→ **Records from a dataset**:
*** Block opens ***
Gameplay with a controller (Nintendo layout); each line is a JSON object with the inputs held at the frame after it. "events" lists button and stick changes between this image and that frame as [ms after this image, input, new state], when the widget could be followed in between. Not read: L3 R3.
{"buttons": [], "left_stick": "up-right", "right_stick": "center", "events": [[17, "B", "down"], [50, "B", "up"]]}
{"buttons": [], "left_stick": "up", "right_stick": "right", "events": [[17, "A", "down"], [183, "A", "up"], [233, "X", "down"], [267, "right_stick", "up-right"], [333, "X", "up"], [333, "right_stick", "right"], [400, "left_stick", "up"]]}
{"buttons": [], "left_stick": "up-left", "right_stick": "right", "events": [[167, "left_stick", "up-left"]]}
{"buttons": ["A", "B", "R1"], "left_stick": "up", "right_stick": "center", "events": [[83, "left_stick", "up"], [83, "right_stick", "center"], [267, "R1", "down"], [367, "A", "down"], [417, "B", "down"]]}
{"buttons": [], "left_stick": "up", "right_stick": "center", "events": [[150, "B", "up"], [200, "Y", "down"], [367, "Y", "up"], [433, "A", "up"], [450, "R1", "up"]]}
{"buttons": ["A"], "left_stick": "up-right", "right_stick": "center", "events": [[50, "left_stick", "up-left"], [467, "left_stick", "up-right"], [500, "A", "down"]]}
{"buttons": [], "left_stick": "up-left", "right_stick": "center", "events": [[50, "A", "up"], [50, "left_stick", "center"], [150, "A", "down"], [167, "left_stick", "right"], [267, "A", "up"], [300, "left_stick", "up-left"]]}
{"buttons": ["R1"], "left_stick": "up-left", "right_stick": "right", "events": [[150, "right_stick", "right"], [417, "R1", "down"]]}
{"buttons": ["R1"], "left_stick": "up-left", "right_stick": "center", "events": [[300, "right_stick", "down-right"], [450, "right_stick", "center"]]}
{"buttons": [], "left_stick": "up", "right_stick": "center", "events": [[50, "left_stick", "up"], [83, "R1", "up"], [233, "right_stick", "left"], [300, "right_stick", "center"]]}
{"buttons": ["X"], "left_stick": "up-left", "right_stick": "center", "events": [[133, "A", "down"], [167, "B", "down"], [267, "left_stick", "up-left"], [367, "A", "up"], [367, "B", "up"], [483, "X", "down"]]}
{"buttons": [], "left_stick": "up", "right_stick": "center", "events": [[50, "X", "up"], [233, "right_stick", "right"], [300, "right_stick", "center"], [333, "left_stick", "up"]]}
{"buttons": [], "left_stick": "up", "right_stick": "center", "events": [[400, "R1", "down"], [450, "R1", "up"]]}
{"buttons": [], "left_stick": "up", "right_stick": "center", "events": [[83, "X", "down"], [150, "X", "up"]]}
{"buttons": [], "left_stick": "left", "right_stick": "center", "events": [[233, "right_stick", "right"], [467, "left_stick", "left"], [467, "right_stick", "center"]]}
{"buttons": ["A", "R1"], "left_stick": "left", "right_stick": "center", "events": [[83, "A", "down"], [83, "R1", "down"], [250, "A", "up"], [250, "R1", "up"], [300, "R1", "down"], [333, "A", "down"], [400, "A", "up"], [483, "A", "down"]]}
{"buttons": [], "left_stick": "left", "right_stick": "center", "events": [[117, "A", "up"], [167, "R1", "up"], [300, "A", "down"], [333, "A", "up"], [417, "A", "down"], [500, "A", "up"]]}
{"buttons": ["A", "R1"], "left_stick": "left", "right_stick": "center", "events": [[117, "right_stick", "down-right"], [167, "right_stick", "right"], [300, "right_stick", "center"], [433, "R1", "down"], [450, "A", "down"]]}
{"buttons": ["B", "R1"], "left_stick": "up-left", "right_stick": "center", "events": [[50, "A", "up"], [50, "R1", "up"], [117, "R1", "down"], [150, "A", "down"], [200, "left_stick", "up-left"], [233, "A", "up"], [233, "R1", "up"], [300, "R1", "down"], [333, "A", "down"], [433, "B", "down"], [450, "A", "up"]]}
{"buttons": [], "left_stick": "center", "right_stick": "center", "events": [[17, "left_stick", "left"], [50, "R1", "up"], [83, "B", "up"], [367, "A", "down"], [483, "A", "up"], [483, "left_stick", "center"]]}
*** Block closes ***
→ **Exercise prompt**:
The answer is the full set of records, printed exactly as given.

→ **Exercise solution**:
Gameplay with a controller (Nintendo layout); each line is a JSON object with the inputs held at the frame after it. "events" lists button and stick changes between this image and that frame as [ms after this image, input, new state], when the widget could be followed in between. Not read: L3 R3.
{"buttons": [], "left_stick": "up-right", "right_stick": "center", "events": [[17, "B", "down"], [50, "B", "up"]]}
{"buttons": [], "left_stick": "up", "right_stick": "right", "events": [[17, "A", "down"], [183, "A", "up"], [233, "X", "down"], [267, "right_stick", "up-right"], [333, "X", "up"], [333, "right_stick", "right"], [400, "left_stick", "up"]]}
{"buttons": [], "left_stick": "up-left", "right_stick": "right", "events": [[167, "left_stick", "up-left"]]}
{"buttons": ["A", "B", "R1"], "left_stick": "up", "right_stick": "center", "events": [[83, "left_stick", "up"], [83, "right_stick", "center"], [267, "R1", "down"], [367, "A", "down"], [417, "B", "down"]]}
{"buttons": [], "left_stick": "up", "right_stick": "center", "events": [[150, "B", "up"], [200, "Y", "down"], [367, "Y", "up"], [433, "A", "up"], [450, "R1", "up"]]}
{"buttons": ["A"], "left_stick": "up-right", "right_stick": "center", "events": [[50, "left_stick", "up-left"], [467, "left_stick", "up-right"], [500, "A", "down"]]}
{"buttons": [], "left_stick": "up-left", "right_stick": "center", "events": [[50, "A", "up"], [50, "left_stick", "center"], [150, "A", "down"], [167, "left_stick", "right"], [267, "A", "up"], [300, "left_stick", "up-left"]]}
{"buttons": ["R1"], "left_stick": "up-left", "right_stick": "right", "events": [[150, "right_stick", "right"], [417, "R1", "down"]]}
{"buttons": ["R1"], "left_stick": "up-left", "right_stick": "center", "events": [[300, "right_stick", "down-right"], [450, "right_stick", "center"]]}
{"buttons": [], "left_stick": "up", "right_stick": "center", "events": [[50, "left_stick", "up"], [83, "R1", "up"], [233, "right_stick", "left"], [300, "right_stick", "center"]]}
{"buttons": ["X"], "left_stick": "up-left", "right_stick": "center", "events": [[133, "A", "down"], [167, "B", "down"], [267, "left_stick", "up-left"], [367, "A", "up"], [367, "B", "up"], [483, "X", "down"]]}
{"buttons": [], "left_stick": "up", "right_stick": "center", "events": [[50, "X", "up"], [233, "right_stick", "right"], [300, "right_stick", "center"], [333, "left_stick", "up"]]}
{"buttons": [], "left_stick": "up", "right_stick": "center", "events": [[400, "R1", "down"], [450, "R1", "up"]]}
{"buttons": [], "left_stick": "up", "right_stick": "center", "events": [[83, "X", "down"], [150, "X", "up"]]}
{"buttons": [], "left_stick": "left", "right_stick": "center", "events": [[233, "right_stick", "right"], [467, "left_stick", "left"], [467, "right_stick", "center"]]}
{"buttons": ["A", "R1"], "left_stick": "left", "right_stick": "center", "events": [[83, "A", "down"], [83, "R1", "down"], [250, "A", "up"], [250, "R1", "up"], [300, "R1", "down"], [333, "A", "down"], [400, "A", "up"], [483, "A", "down"]]}
{"buttons": [], "left_stick": "left", "right_stick": "center", "events": [[117, "A", "up"], [167, "R1", "up"], [300, "A", "down"], [333, "A", "up"], [417, "A", "down"], [500, "A", "up"]]}
{"buttons": ["A", "R1"], "left_stick": "left", "right_stick": "center", "events": [[117, "right_stick", "down-right"], [167, "right_stick", "right"], [300, "right_stick", "center"], [433, "R1", "down"], [450, "A", "down"]]}
{"buttons": ["B", "R1"], "left_stick": "up-left", "right_stick": "center", "events": [[50, "A", "up"], [50, "R1", "up"], [117, "R1", "down"], [150, "A", "down"], [200, "left_stick", "up-left"], [233, "A", "up"], [233, "R1", "up"], [300, "R1", "down"], [333, "A", "down"], [433, "B", "down"], [450, "A", "up"]]}
{"buttons": [], "left_stick": "center", "right_stick": "center", "events": [[17, "left_stick", "left"], [50, "R1", "up"], [83, "B", "up"], [367, "A", "down"], [483, "A", "up"], [483, "left_stick", "center"]]}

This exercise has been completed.